A Tribute to the Queen of Soul
By Rose Gaudiani
The “Queen of Soul” Aretha Franklin passed away this summer on August 18th. Franklin was the first woman to be inducted into the Rock and Roll Hall of Fame in 1987, and she held the record for the most number of songs on the Billboard Hot 100 for 40 years. In 2008 she won her 18th Grammy Award, making her one of the most decorated artists in Grammy history. Though her hits such as “Respect”, “Think”, and “Chain of Fools” will be famous for many more decades, there was much more to Franklin than just her music. Writing most of her music during the height of the Civil Rights Movement, Aretha Franklin used her platform as a renowned female artist to support activists during this important period.
Born in Memphis Tennessee on March 25, 1942 to a Baptist preacher and a gospel singer, Franklin was the fourth of five children. Her parents separated by the time she was six, and at the age of ten her mother passed away from a heart attack. Aretha and her family moved to Detroit, Michigan, following a job opportunity for her father, C.L. Franklin. Aretha began her music career singing in front of church congregations. At the age of twelve, her father began managing her performances. She often went on the road with him to perform in various chapels. C.L. Franklin was known for having the “million-dollar voice,” earning large sums of money for the powerful sermons he would give. Not only was he a minister, but a well-known civil rights activist. C.L. Franklin organized the 1963 Detroit Walk to Freedom: the largest civil rights demonstration in U.S history until the March on Washington eclipsed it two months later. It was at this demonstration in Detroit that Dr. Martin Luther King Jr., a friend of Aretha’s father, gave an early version of his infamous “I Have a Dream” speech.
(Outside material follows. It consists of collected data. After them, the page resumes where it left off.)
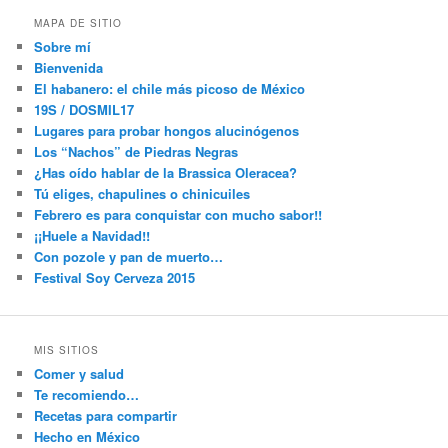
MAPA DE SITIO
Sobre mí
Bienvenida
El habanero: el chile más picoso de México
19S / DOSMIL17
Lugares para probar hongos alucinógenos
Los “Nachos” de Piedras Negras
¿Has oído hablar de la Brassica Oleracea?
Tú eliges, chapulines o chinicuiles
Febrero es para conquistar con mucho sabor!!
¡¡Huele a Navidad!!
Con pozole y pan de muerto…
Festival Soy Cerveza 2015
MIS SITIOS
Comer y salud
Te recomiendo…
Recetas para compartir
Hecho en México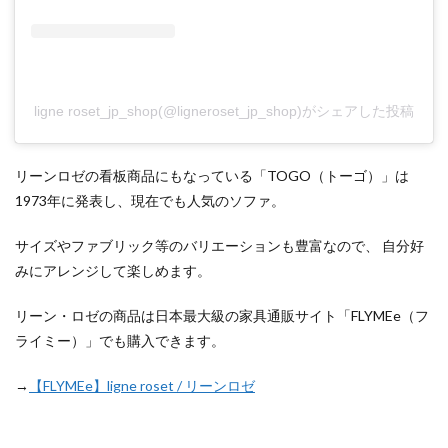
ligne roset_jp_shop(@ligneroset_jp_shop)がシェアした投稿
リーンロゼの看板商品にもなっている「TOGO（トーゴ）」は
1973年に発表し、現在でも人気のソファ。
サイズやファブリック等のバリエーションも豊富なので、 自分好
みにアレンジして楽しめます。
リーン・ロゼの商品は日本最大級の家具通販サイト「FLYMEe（フ
ライミー）」でも購入できます。
→
【FLYMEe】ligne roset / リーンロゼ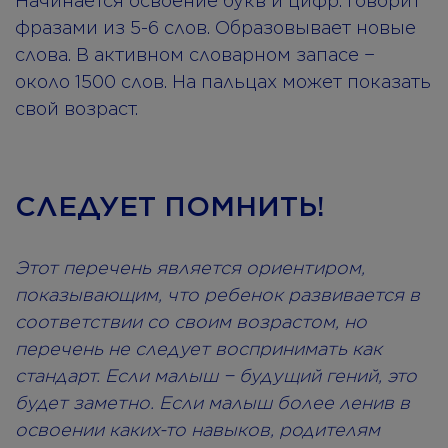
Начинается освоение букв и цифр. Говорит
фразами из 5-6 слов. Образовывает новые
слова. В активном словарном запасе −
около 1500 слов. На пальцах может показать
свой возраст.
СЛЕДУЕТ ПОМНИТЬ!
Этот перечень является ориентиром,
показывающим, что ребенок развивается в
соответствии со своим возрастом, но
перечень не следует воспринимать как
стандарт. Если малыш − будущий гений, это
будет заметно. Если малыш более ленив в
освоении каких-то навыков, родителям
Under her father’s influence, Aretha learned the significance of equality and the importance of civil rights. Due to her father’s status, Aretha was exposed to celebrities at the time such as Clara Ward, Sam Cooke, Jackie Wilson, and of course, Dr. Martin Luther King Jr. At sixteen, Aretha Franklin went on tour with King, and would eventually sing at his funeral in 1968.
Surrounded by civil rights activists from a young age, Aretha spent much of her career supporting civil rights movements. She released arguably her most popular song, “Respect,” in 1967. Immediately linked to civil rights and feminist movements, the song became an instant hit. In an interview with Elle in 2016, Aretha explained her surprise at the instant success of her song: “I was stunned when it went to No. 1, and it stayed No. 1 for a couple weeks. It was the right song at the right time.” Franklin even had it written into her contract that she would never perform for a segregated audience.
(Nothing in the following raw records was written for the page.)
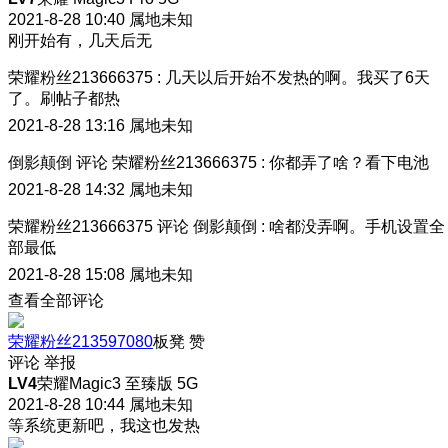
2021-8-28 10:40
属地未知
刚开始有，几天后无
荣耀粉丝213666375
:
几天以后开始不发热的啊。我买了6天
了。刷帖子都热
2021-8-28 13:16
属地未知
倒影颠倒
评论
荣耀粉丝213666375
:
你都弄了啥？看下电池
2021-8-28 14:32
属地未知
荣耀粉丝213666375
评论
倒影颠倒
:
啥都没弄啊。手机设置全
部最低
2021-8-28 15:08
属地未知
查看全部评论
荣耀粉丝213597080
板凳
赞
评论
举报
LV4
荣耀Magic3 至臻版 5G
2021-8-28 10:44
属地未知
等系统更新吧，我这也发热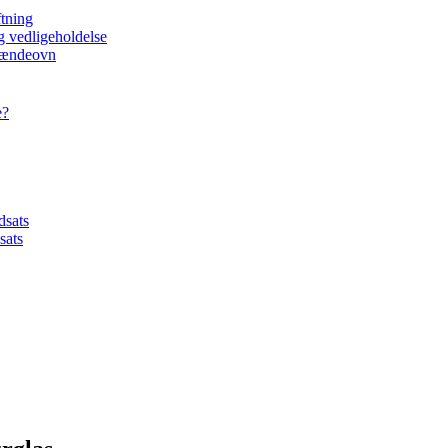
ftning
g vedligeholdelse
brændeovn
e?
dsats
sats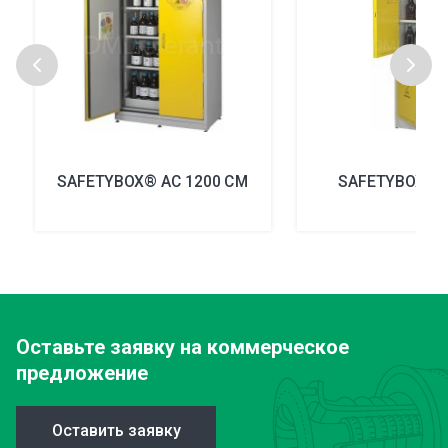
SAFETYBOX® AC 1200 CM
SAFETYBOX® A
Оставьте заявку
на коммерческое
предложение
Оставить заявку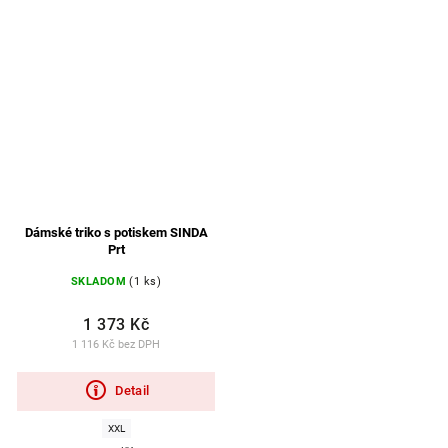
Dámské triko s potiskem SINDA
Prt
SKLADOM
(1 ks)
1 373 Kč
1 116 Kč bez DPH
Detail
XXL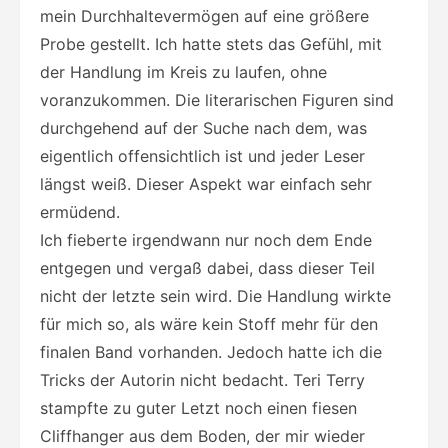
mein Durchhaltevermögen auf eine größere
Probe gestellt. Ich hatte stets das Gefühl, mit
der Handlung im Kreis zu laufen, ohne
voranzukommen. Die literarischen Figuren sind
durchgehend auf der Suche nach dem, was
eigentlich offensichtlich ist und jeder Leser
längst weiß. Dieser Aspekt war einfach sehr
ermüdend.
Ich fieberte irgendwann nur noch dem Ende
entgegen und vergaß dabei, dass dieser Teil
nicht der letzte sein wird. Die Handlung wirkte
für mich so, als wäre kein Stoff mehr für den
finalen Band vorhanden. Jedoch hatte ich die
Tricks der Autorin nicht bedacht. Teri Terry
stampfte zu guter Letzt noch einen fiesen
Cliffhanger aus dem Boden, der mir wieder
Franklin also showed her commitment to the feminist movement by specifically adding the line: “you know I’ve got it” to her famous anthem. “As women, we do have it,” she says. “We have the power. We are very resourceful. Women absolutely deserve respect. I think women and children and older people are the three least-respected groups in our society.”
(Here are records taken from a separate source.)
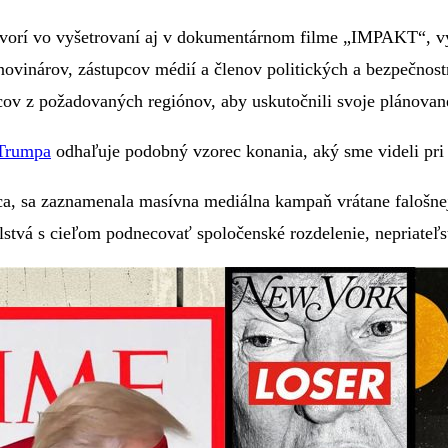
hovorí vo vyšetrovaní aj v dokumentárnom filme „IMPAKT“, v
vinárov, zástupcov médií a členov politických a bezpečnost
ov z požadovaných regiónov, aby uskutočnili svoje plánované 
 Trumpa
odhaľuje podobný vzorec konania, aký sme videli pri 
ca, sa zaznamenala masívna mediálna kampaň vrátane falošnej k
lstvá s cieľom podnecovať spoločenské rozdelenie, nepriateľs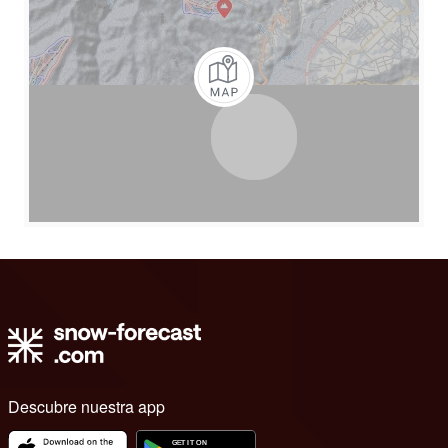
Descubre nuestra app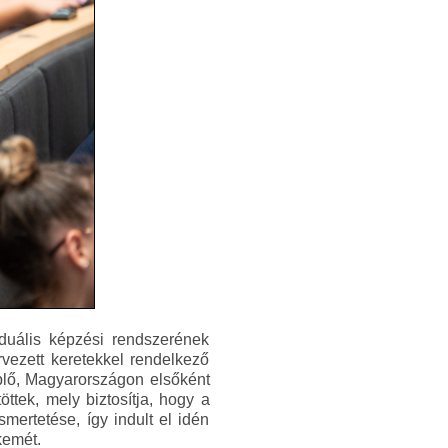
uális képzési rendszerének
rvezett keretekkel rendelkező
eplő, Magyarországon elsőként
ttek, mely biztosítja, hogy a
ertetése, így indult el idén
kemét.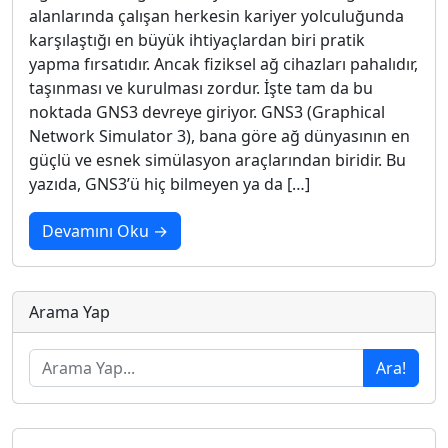
alanlarında çalışan herkesin kariyer yolculuğunda
karşılaştığı en büyük ihtiyaçlardan biri pratik
yapma fırsatıdır. Ancak fiziksel ağ cihazları pahalıdır,
taşınması ve kurulması zordur. İşte tam da bu
noktada GNS3 devreye giriyor. GNS3 (Graphical
Network Simulator 3), bana göre ağ dünyasının en
güçlü ve esnek simülasyon araçlarından biridir. Bu
yazıda, GNS3’ü hiç bilmeyen ya da […]
Devamını Oku →
Arama Yap
Ara!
From a young age, Aretha Franklin was immersed in one of the biggest struggles for civil rights in history. She used the knowledge gained in her youth after her career took off. Providing money for civil rights groups and performing at benefits and protests, she worked tirelessly to combat inequality. Aretha Franklin not only changed the face of the music industry as we know it, but she devoted her career to showing her undying support for feminist and civil rights movements.